[Opening Data for review section]

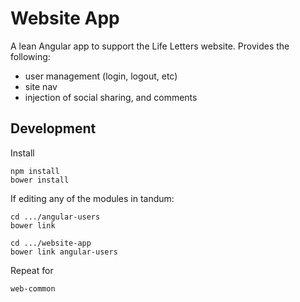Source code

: # Website App

A lean Angular app to support the Life Letters website. Provides the following:

- user management (login, logout, etc)
- site nav
- injection of social sharing, and comments


## Development

Install

    npm install
    bower install

If editing any of the modules in tandum:

    cd .../angular-users
    bower link 

    cd .../website-app
    bower link angular-users

Repeat for

    web-common

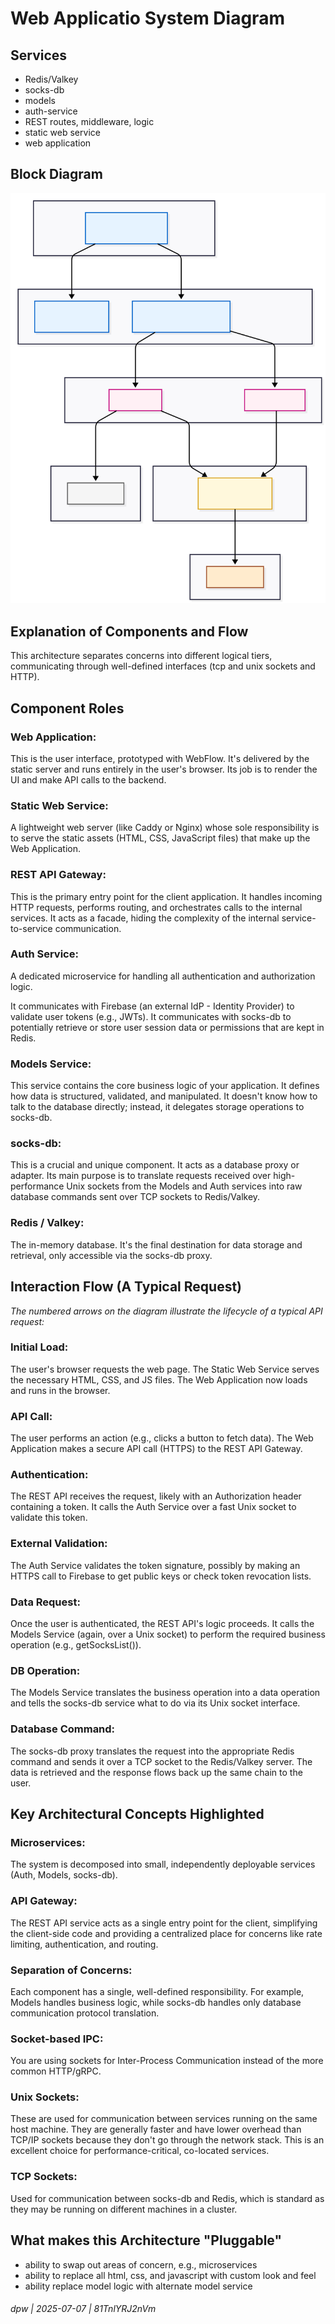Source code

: # Web Applicatio System Diagram

## Services

* Redis/Valkey
* socks-db
* models
* auth-service
* REST routes, middleware, logic
* static web service
* web application

## Block Diagram

![](./web-app-system-diagram.svg)

## Explanation of Components and Flow

This architecture separates concerns into different logical tiers, communicating through well-defined interfaces (tcp and unix sockets and HTTP).

## **Component Roles**

### Web Application: 

This is the user interface, prototyped with WebFlow. It's delivered by the static server and runs entirely in the user's browser. Its job is to render the UI and make API calls to the backend.

### Static Web Service: 

A lightweight web server (like Caddy or Nginx) whose sole responsibility is to serve the static assets (HTML, CSS, JavaScript files) that make up the Web Application.

### REST API Gateway: 

This is the primary entry point for the client application. It handles incoming HTTP requests, performs routing, and orchestrates calls to the internal services. It acts as a facade, hiding the complexity of the internal service-to-service communication.

### Auth Service: 

A dedicated microservice for handling all authentication and authorization logic.

It communicates with Firebase (an external IdP - Identity Provider) to validate user tokens (e.g., JWTs).
It communicates with socks-db to potentially retrieve or store user session data or permissions that are kept in Redis.

### Models Service: 

This service contains the core business logic of your application. It defines how data is structured, validated, and manipulated. It doesn't know how to talk to the database directly; instead, it delegates storage operations to socks-db.

### socks-db: 

This is a crucial and unique component. It acts as a database proxy or adapter. Its main purpose is to translate requests received over high-performance Unix sockets from the Models and Auth services into raw database commands sent over TCP sockets to Redis/Valkey.

### Redis / Valkey: 

The in-memory database. It's the final destination for data storage and retrieval, only accessible via the socks-db proxy.

## **Interaction Flow (A Typical Request)**

_The numbered arrows on the diagram illustrate the lifecycle of a typical API request:_

### Initial Load: 

The user's browser requests the web page. The Static Web Service serves the necessary HTML, CSS, and JS files. The Web Application now loads and runs in the browser.

### API Call: 

The user performs an action (e.g., clicks a button to fetch data). The Web Application makes a secure API call (HTTPS) to the REST API Gateway.

### Authentication: 

The REST API receives the request, likely with an Authorization header containing a token. It calls the Auth Service over a fast Unix socket to validate this token.

### External Validation: 

The Auth Service validates the token signature, possibly by making an HTTPS call to Firebase to get public keys or check token revocation lists.

### Data Request: 

Once the user is authenticated, the REST API's logic proceeds. It calls the Models Service (again, over a Unix socket) to perform the required business operation (e.g., getSocksList()).

### DB Operation: 

The Models Service translates the business operation into a data operation and tells the socks-db service what to do via its Unix socket interface.

### Database Command: 

The socks-db proxy translates the request into the appropriate Redis command and sends it over a TCP socket to the Redis/Valkey server. The data is retrieved and the response flows back up the same chain to the user.

## Key Architectural Concepts Highlighted

### Microservices: 

The system is decomposed into small, independently deployable services (Auth, Models, socks-db).

### API Gateway: 

The REST API service acts as a single entry point for the client, simplifying the client-side code and providing a centralized place for concerns like rate limiting, authentication, and routing.

### Separation of Concerns: 

Each component has a single, well-defined responsibility. For example, Models handles business logic, while socks-db handles only database communication protocol translation.

### Socket-based IPC: 

You are using sockets for Inter-Process Communication instead of the more common HTTP/gRPC.

### Unix Sockets: 

These are used for communication between services running on the same host machine. They are generally faster and have lower overhead than TCP/IP sockets because they don't go through the network stack. This is an excellent choice for performance-critical, co-located services.

### TCP Sockets: 

Used for communication between socks-db and Redis, which is standard as they may be running on different machines in a cluster.

## What makes this Architecture "Pluggable"

* ability to swap out areas of concern, e.g., microservices
* ability to replace all html, css, and javascript with custom look and feel
* ability replace model logic with alternate model service

###### dpw | 2025-07-07 | 81TnlYRJ2nVm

[Closing Data for review section]

▸ **Exercise**:
Copy out each line of the listing above that contains the string 'single'.

▸ **Solution to this exercise**:
The REST API service acts as a single entry point for the client, simplifying the client-side code and providing a centralized place for concerns like rate limiting, authentication, and routing.
Each component has a single, well-defined responsibility. For example, Models handles business logic, while socks-db handles only database communication protocol translation.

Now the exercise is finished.